Cardoso A I, Blixenkrone-Moller M, Fayolle J, Liu M, Buckland R, Wild T F
INSERM Unit 404 Immunity and Vaccination, Institut Pasteur de Lyon, France.
Virology. 1996 Nov 15;225(2):293-9. doi: 10.1006/viro.1996.0603.
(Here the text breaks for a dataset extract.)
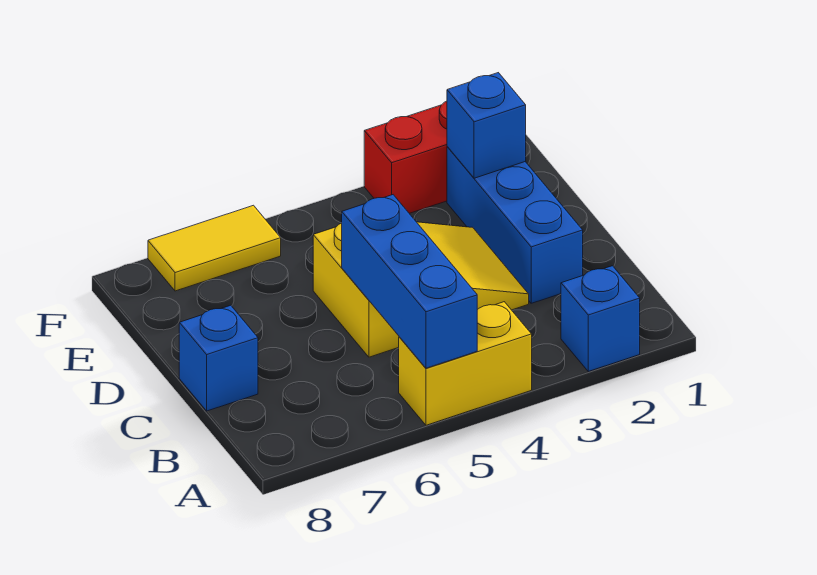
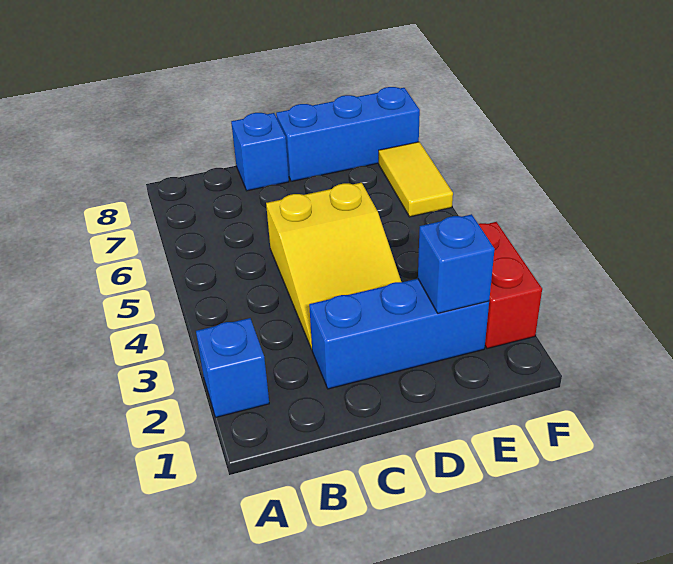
yellow brick A4:A5 level 1 -> none
blue brick A5:C5 level 2 -> blue brick D8:F8 level 1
We have evaluated the DNA vaccination strategy for measles virus (MV) hemagglutinin (HA) and nucleoprotein (NP) genes. Plasmids encoding either the MV, HA, or NP proteins inoculated intramuscularly into Balb/c mice induced both humoral and CTL class I restricted responses. Antibody responses were not increased by multiple inoculations. The major antibody isotype induced by both the HA and NP was IgG2a consistent with a Th1 response. In contrast, immunization with a plasmid which directed the synthesis of a partially secreted form of HA gave mainly IgG1 antibodies. When the amount of DNA was reduced for the HA plasmid (1 or 10 microg/animal), although the antibody was not induced, a CTL response was observed.
我们评估了针对麻疹病毒(MV)血凝素(HA)和核蛋白(NP)基因的DNA疫苗接种策略。将编码MV、HA或NP蛋白的质粒肌肉注射到Balb/c小鼠体内,可诱导体液免疫和I类主要组织相容性复合体(MHC)限制性细胞毒性T淋巴细胞(CTL)反应。多次接种并未增强抗体反应。HA和NP诱导的主要抗体亚型均为IgG2a,这与Th1反应一致。相比之下,用一种指导合成部分分泌形式HA的质粒进行免疫主要产生IgG1抗体。当降低HA质粒的DNA用量(每只动物1或10微克)时,尽管未诱导出抗体,但观察到了CTL反应。